DIRECTIVE: Filter the entries down to the lines holding "their", then copy those lines.
:: MATERIAL FOR THE TASK
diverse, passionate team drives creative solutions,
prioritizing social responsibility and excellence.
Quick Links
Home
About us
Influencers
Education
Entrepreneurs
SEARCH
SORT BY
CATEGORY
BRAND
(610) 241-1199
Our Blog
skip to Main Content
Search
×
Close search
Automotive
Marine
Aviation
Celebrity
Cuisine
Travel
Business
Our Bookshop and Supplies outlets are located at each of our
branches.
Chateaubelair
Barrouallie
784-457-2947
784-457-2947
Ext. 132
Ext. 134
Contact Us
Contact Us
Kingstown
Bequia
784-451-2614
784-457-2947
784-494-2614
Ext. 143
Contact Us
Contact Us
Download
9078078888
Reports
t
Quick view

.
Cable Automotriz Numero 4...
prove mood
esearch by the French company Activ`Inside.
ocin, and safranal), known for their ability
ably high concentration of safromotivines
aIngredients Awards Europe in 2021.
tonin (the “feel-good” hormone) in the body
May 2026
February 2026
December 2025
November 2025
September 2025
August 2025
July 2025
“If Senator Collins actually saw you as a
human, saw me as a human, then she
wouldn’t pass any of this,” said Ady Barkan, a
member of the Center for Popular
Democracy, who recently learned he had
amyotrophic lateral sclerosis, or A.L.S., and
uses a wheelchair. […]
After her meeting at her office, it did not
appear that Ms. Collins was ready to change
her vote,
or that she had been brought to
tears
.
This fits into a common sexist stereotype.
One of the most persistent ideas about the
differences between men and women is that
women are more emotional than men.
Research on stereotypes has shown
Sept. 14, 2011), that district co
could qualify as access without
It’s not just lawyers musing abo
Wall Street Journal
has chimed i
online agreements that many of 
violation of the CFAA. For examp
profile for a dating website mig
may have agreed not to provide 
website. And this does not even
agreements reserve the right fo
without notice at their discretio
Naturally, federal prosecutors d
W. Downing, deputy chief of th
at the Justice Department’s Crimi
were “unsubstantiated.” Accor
::::
WRITTEN RESPONSE:
ocin, and safranal), known for their ability
without notice at their discretio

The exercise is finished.